DOCUMENTO DE ORIGEM:
—————
O mais lindo ainda é que a trégua – num primeiro momento de uma semana, depois de dois meses e agora, parece, sine die – resiste, salvo raríssimos episódios, inclusive minimizados pelos próprios líderes das duas partes. A imprensa, a começar pela pública, já não trata Dhlakama como o irredutível guerrilheiro ou, ainda pior, como o bandido que só anda a desestabilizar o País: não, agora mesmo a comunicação social mais próxima ao governo retrata o líder da Renamo como um indivíduo responsável, que tudo está fazendo para chegar à almejada paz.
Trata-se de uma história muito linda, sem dúvidas. E este idílio nacional não deve ser rompido por reflexões críticas, que poderiam despertar um “cão que dorme”. Só que existem elementos que não entendo e que gostaria de assinalar.
—————
MATERIAL FORNECIDO:
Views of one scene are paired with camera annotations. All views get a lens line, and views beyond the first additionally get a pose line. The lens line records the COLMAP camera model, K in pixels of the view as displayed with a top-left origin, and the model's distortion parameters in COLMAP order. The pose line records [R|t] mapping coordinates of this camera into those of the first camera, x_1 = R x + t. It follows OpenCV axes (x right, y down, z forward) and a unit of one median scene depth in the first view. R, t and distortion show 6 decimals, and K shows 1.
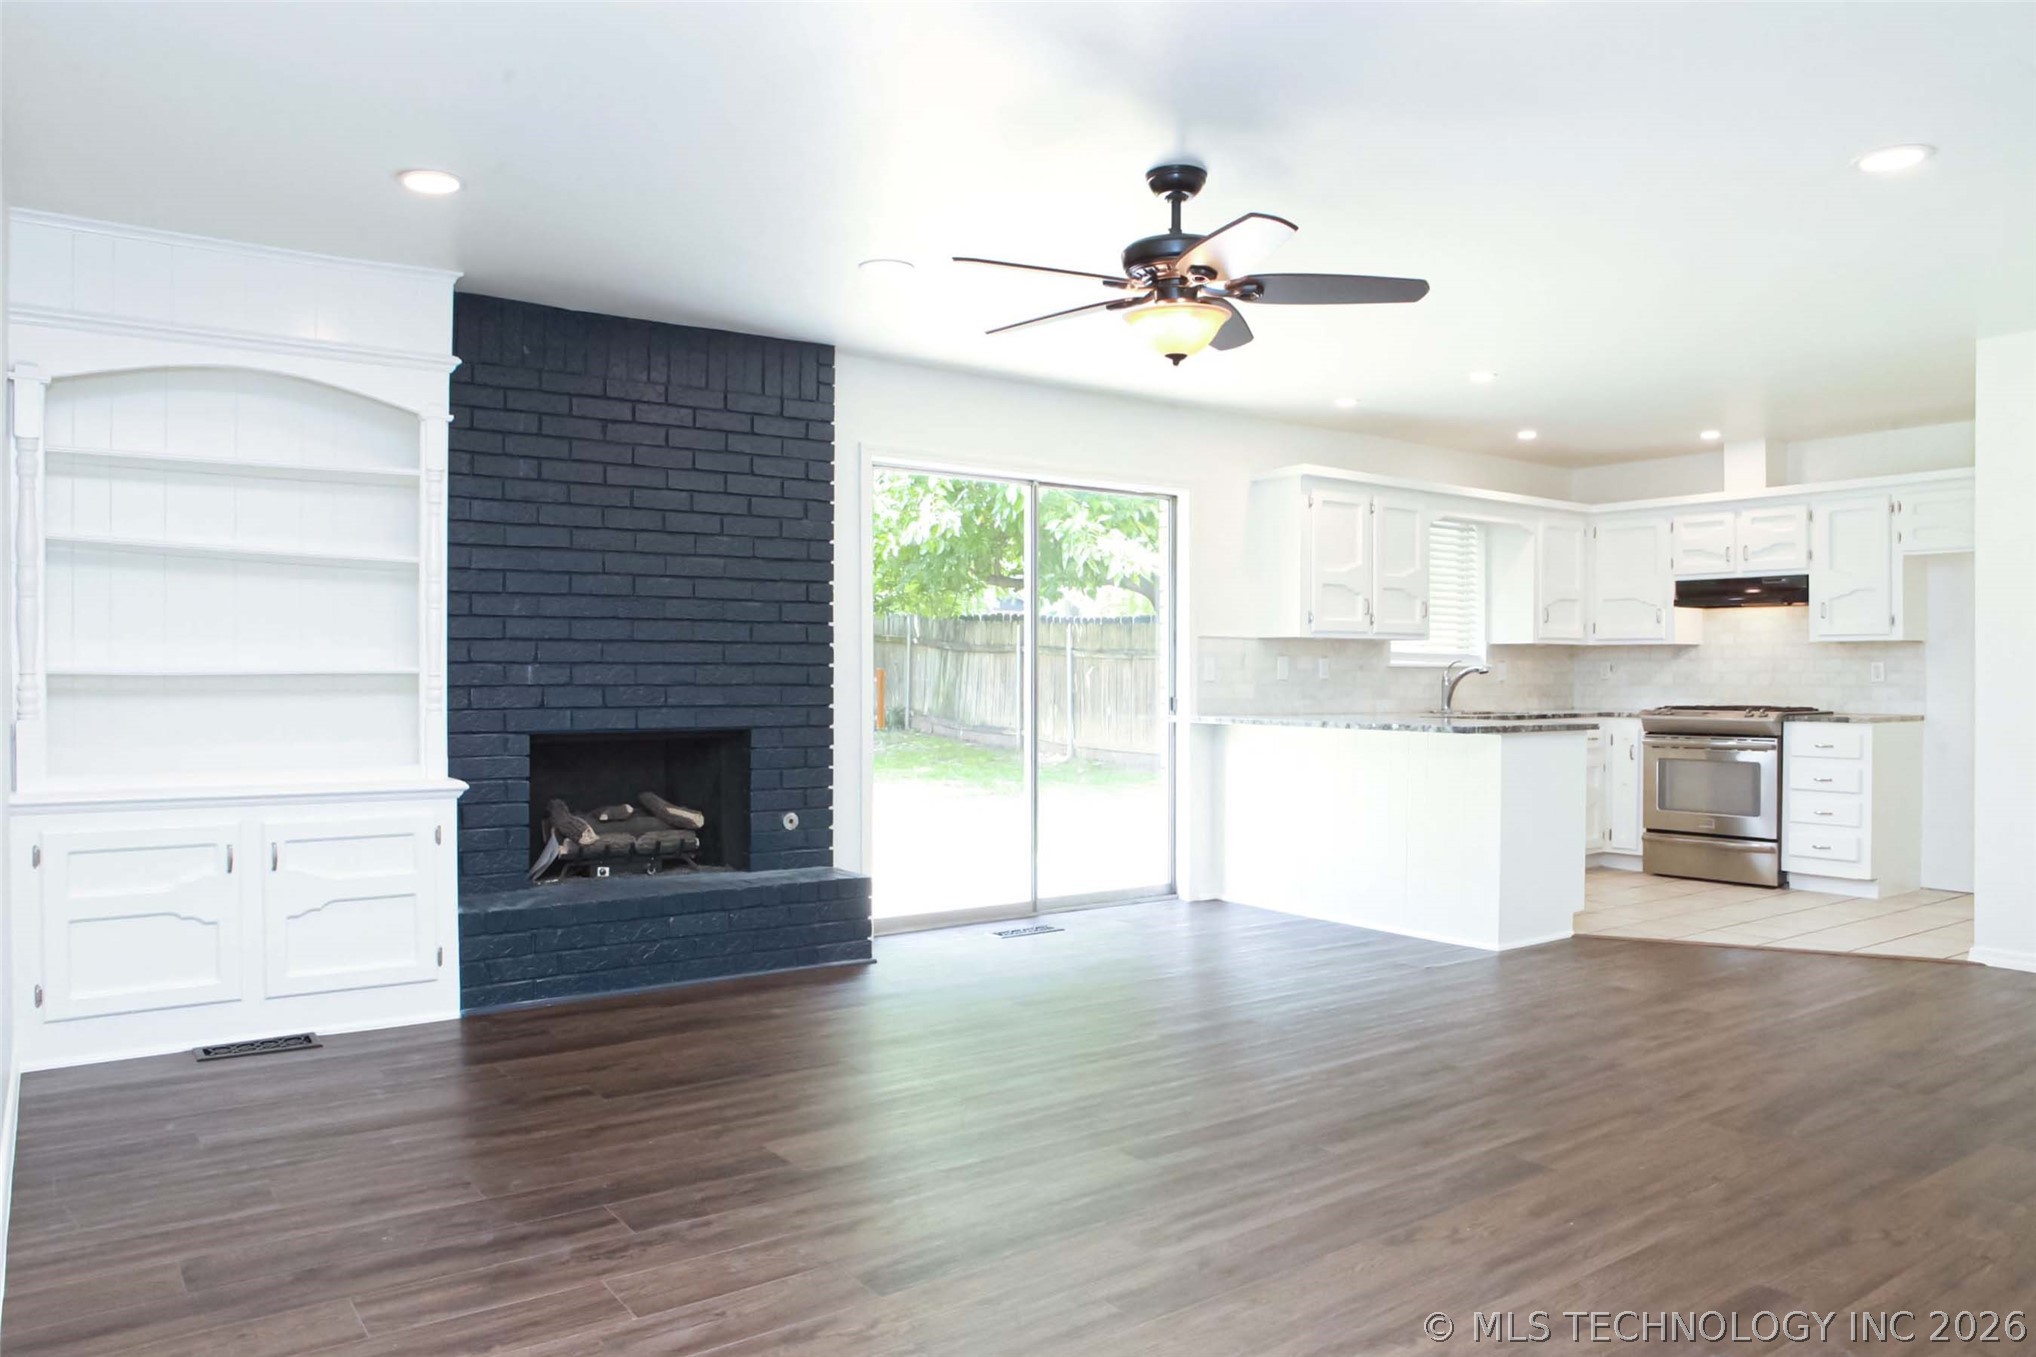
lens RADIAL K [[1412.8, 0, 1018.0], [0, 1412.8, 678.5], [0, 0, 1]] dist [-0.067987, 0.001857]
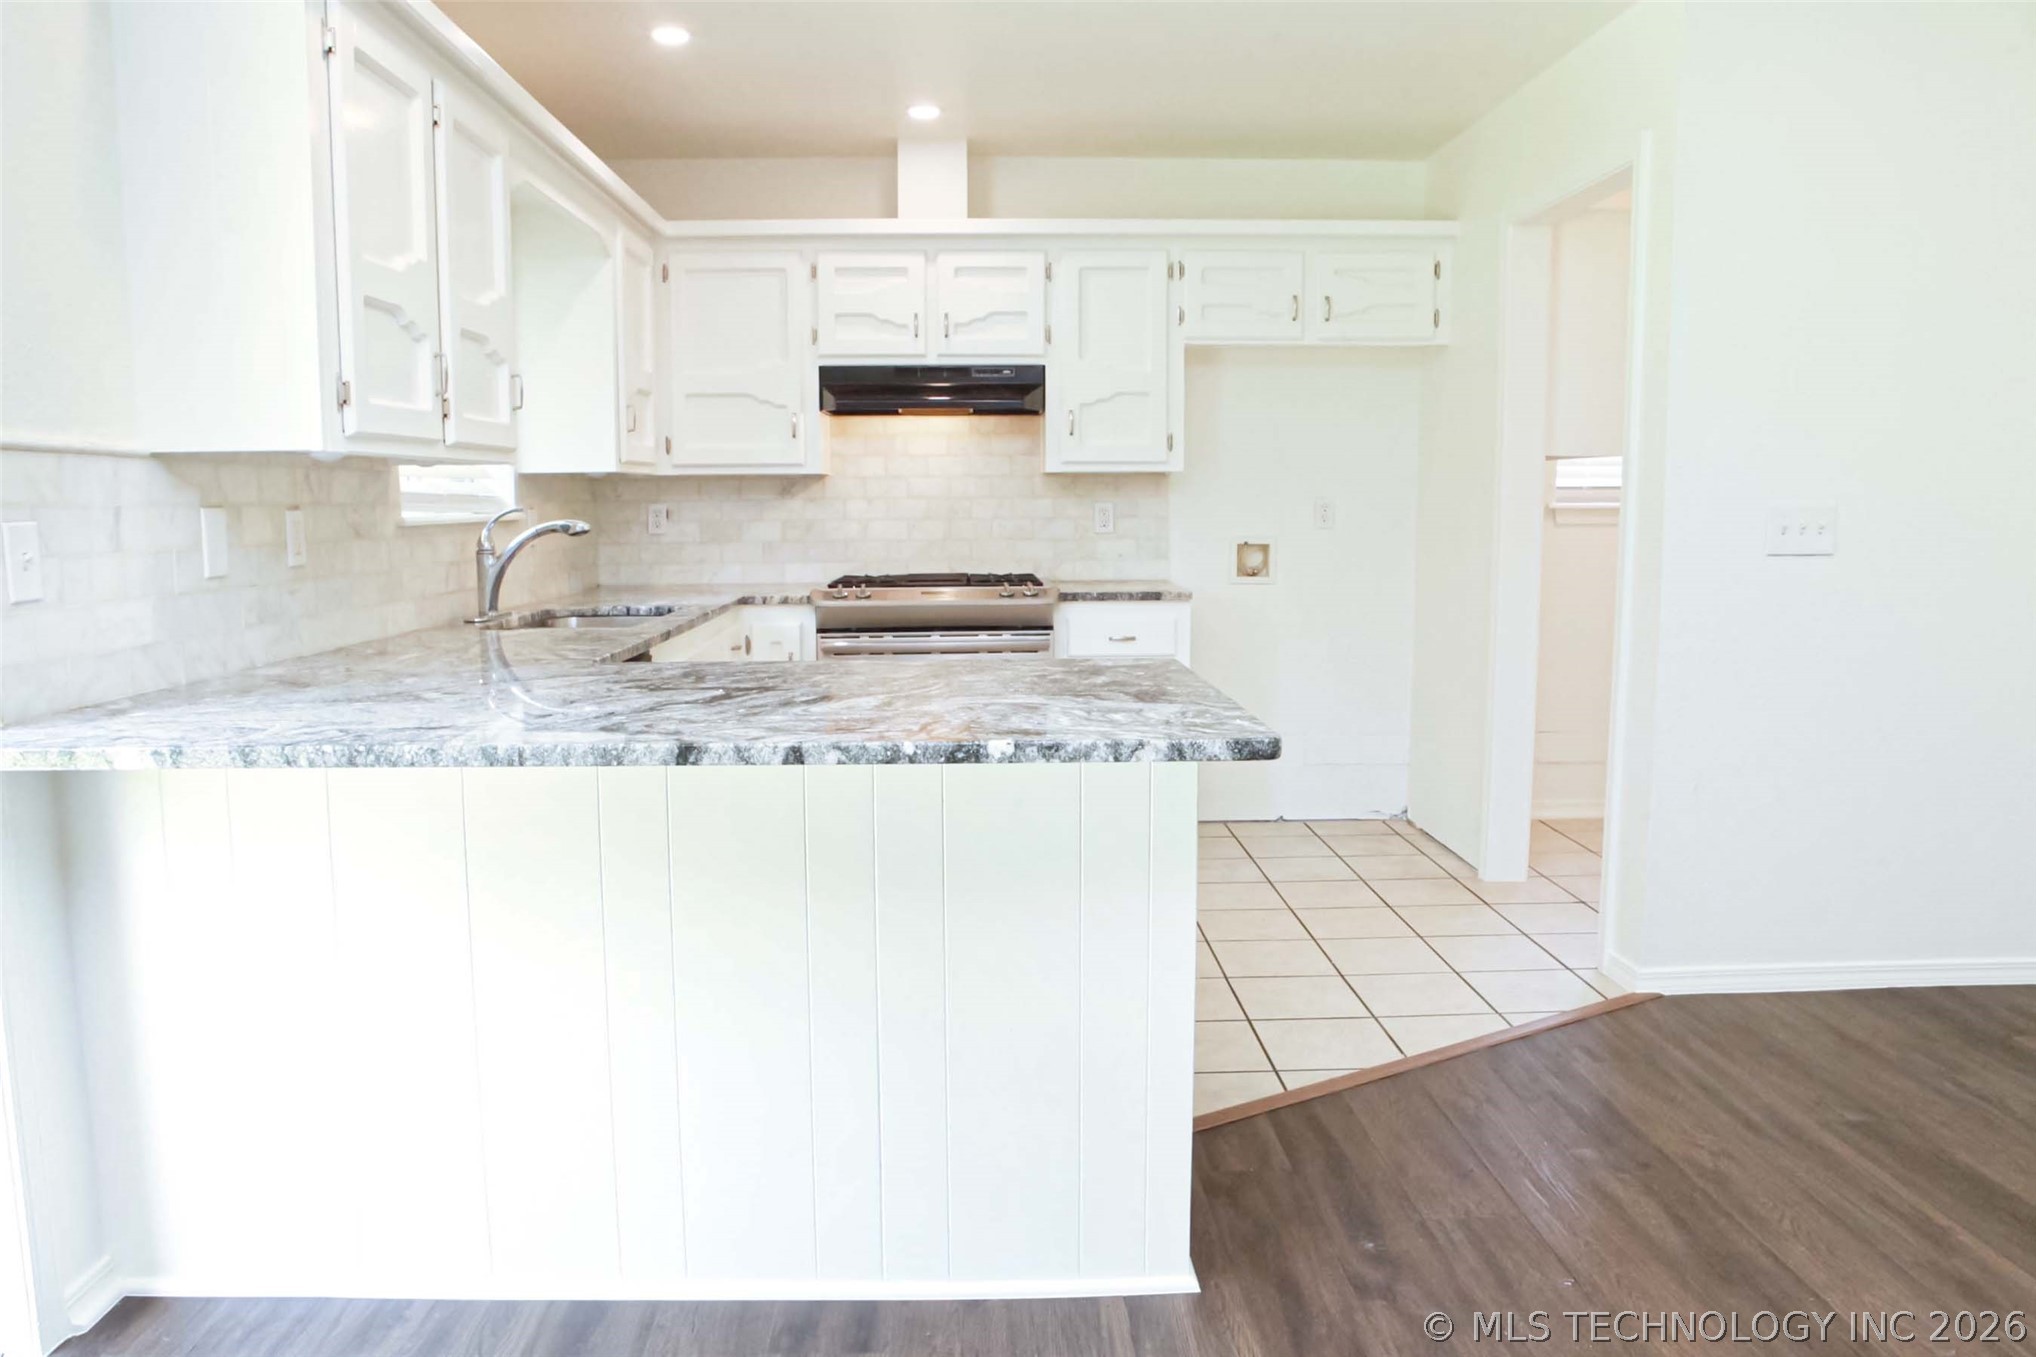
lens RADIAL K [[1412.8, 0, 1018.0], [0, 1412.8, 678.5], [0, 0, 1]] dist [-0.067987, 0.001857]
pose [[0.558977, -0.111881, 0.821601, 0.016768], [0.010372, 0.991721, 0.127990, -0.015238], [-0.829119, -0.063022, 0.555509, 0.627595]]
—————
USANDO AS INFORMAÇÕES:
[A] Responda a estas perguntas com base no texto sobre a trégua:
(i) Quanto tempo durou a trégua num primeiro momento?
(ii) Como a comunicação social mais próxima ao governo retrata agora o líder da Renamo?
(iii) O que não deve romper este idílio nacional?
[B] Por que, segundo o texto sobre a trégua, o idílio nacional não deve ser rompido por reflexões críticas? Responda em uma a três frases.
[C] Reproduza, sem alterações, o trecho do texto sobre a trégua que começa em "O mais lindo" e termina em "gostaria de assinalar.".

RESPOSTAS DOS EXERCÍCIOS:
[A]
(i) Uma semana.
(ii) Como um indivíduo responsável, que tudo está fazendo para chegar à almejada paz.
(iii) Reflexões críticas.

[B] Porque essas reflexões críticas poderiam despertar um “cão que dorme”.

[C]
O mais lindo ainda é que a trégua – num primeiro momento de uma semana, depois de dois meses e agora, parece, sine die – resiste, salvo raríssimos episódios, inclusive minimizados pelos próprios líderes das duas partes. A imprensa, a começar pela pública, já não trata Dhlakama como o irredutível guerrilheiro ou, ainda pior, como o bandido que só anda a desestabilizar o País: não, agora mesmo a comunicação social mais próxima ao governo retrata o líder da Renamo como um indivíduo responsável, que tudo está fazendo para chegar à almejada paz.
Trata-se de uma história muito linda, sem dúvidas. E este idílio nacional não deve ser rompido por reflexões críticas, que poderiam despertar um “cão que dorme”. Só que existem elementos que não entendo e que gostaria de assinalar.